Second, and more substantively, is that this fallacy depends far too heavily on “Scotsman” or whatever being a natural category with an unambiguous definition. As Ludwig Wittgenstein argued, a word or concept’s meaning is more like a “family resemblance” - a cluster of correlated features that generally but do not always go together.
A central example of some category might share virtually all such features in an unambiguous form, but there is no definitive way of classifying something as a member or non-member of some category. Philosophers and linguists can debate this all they want, but the point is clear to anyone who intuitively understands the futility of determining whether a hotdog is “really” a sandwich.
Back to the point: the concept of “Scotsman” might be better understood as referring to a cluster of correlated features, such as being born in Scotland, having a Scottish accent, and not putting sugar in one’s porridge. Some people are clearly Scotsmen, but what about someone who was born in Scotland but moved to Norway when he was an infant? What about someone who only puts sugar in his porridge on Tuesdays?
Person A is probably using “true Scotsman” to mean a central, unambiguous member of this group. So, there might really be a substantive disagreement between person A and person B as to the importance of the feature “doesn’t put sugar in his porridge” as one of several correlated features underneath the “Scotsman” umbrella. No fallacy to be found.
Correlation does not imply causation
Or, if you want to sound smart, cum hoc ergo propter hoc.
No explanation needed for this one. While literally true at face value, I think the phrase is overused:
Steelman
Others have made a similar point before, but I can’t recall where so please forgive me for intellectual plagiarism.
While I wouldn’t go as far as to say that genuinely spurious correlations never exist, I think there is quite often some causal relationship between two correlated variables, X and Y. Of course, this need not be that X causes (—>) Y or that Y —> X. Maybe X—>A—>B—>C—>Y, or Z—>A—>B—>X and separately Z—>C—>Y.
That’s a lot of letters, so here are some examples. Over the last hundred years, typewriter production has fallen while global CO2 emissions have risen. Obviously, there is no direct causal link between these two trends.
However, I don’t think it would be fair to call this entirely spurious either. Both can be attributed, in some fashion, to the rise of the industrial economy. Describing the precise causal pathways involved is above my pay grade, but there is a genuine connection here.
Maybe that was too easy. Let’s head over to this website with thousands of “spurious correlations” for something harder:
I don’t know anything about pool drownings or Nicholas Cage, so I can’t tell a good story about this one. Likewise, it’s easy to invent post-hoc explanations of any relationship. However, it seems possible that even pool drownings and Nicholas Cage appearances aren’t entirely unrelated.

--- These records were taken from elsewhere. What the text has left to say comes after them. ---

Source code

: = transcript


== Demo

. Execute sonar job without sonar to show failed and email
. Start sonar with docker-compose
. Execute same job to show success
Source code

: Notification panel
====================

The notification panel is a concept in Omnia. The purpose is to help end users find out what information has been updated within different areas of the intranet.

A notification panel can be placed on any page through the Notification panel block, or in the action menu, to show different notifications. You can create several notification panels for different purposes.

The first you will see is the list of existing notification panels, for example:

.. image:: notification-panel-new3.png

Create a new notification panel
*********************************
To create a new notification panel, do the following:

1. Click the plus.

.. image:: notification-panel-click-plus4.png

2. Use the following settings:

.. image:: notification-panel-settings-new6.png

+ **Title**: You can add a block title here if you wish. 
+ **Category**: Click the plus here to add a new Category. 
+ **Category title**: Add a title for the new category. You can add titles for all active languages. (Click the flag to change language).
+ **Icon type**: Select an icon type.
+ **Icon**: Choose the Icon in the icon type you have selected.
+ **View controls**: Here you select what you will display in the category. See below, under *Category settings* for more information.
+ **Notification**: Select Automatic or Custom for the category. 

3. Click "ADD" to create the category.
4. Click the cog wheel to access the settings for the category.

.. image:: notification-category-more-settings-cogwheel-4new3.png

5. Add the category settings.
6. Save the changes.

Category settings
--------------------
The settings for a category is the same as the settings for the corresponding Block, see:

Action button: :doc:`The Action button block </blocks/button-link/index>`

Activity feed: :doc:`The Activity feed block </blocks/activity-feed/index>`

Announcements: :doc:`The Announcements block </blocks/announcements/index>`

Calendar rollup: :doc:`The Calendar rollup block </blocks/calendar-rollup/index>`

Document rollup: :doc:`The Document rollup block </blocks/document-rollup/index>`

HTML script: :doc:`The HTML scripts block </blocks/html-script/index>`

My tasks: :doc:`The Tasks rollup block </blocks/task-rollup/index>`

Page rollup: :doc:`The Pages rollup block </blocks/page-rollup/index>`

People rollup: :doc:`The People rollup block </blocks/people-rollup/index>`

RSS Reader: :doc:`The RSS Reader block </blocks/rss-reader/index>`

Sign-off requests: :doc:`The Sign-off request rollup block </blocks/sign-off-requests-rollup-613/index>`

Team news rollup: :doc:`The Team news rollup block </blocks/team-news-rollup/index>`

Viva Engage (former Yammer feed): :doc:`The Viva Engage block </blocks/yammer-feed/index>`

For example, might the dip in 2008 for both be caused (somehow) by the Great Recession? Perhaps people go swimming less when times are bad, and movie studios slow down production. I have no idea, but we shouldn’t be too quick to assume that there are no causal gears turning underneath the surface.
Conclusion
I think one commonality between the five fallacies I’ve considered is that all commit a form of the motte and bailey fallacy (which would be worth trying to steelman in its own right!), like this:
There are about a thousand other types of fallacy on the Wikipedia list, but I think I’ll stop here for now. Maybe round two in another post!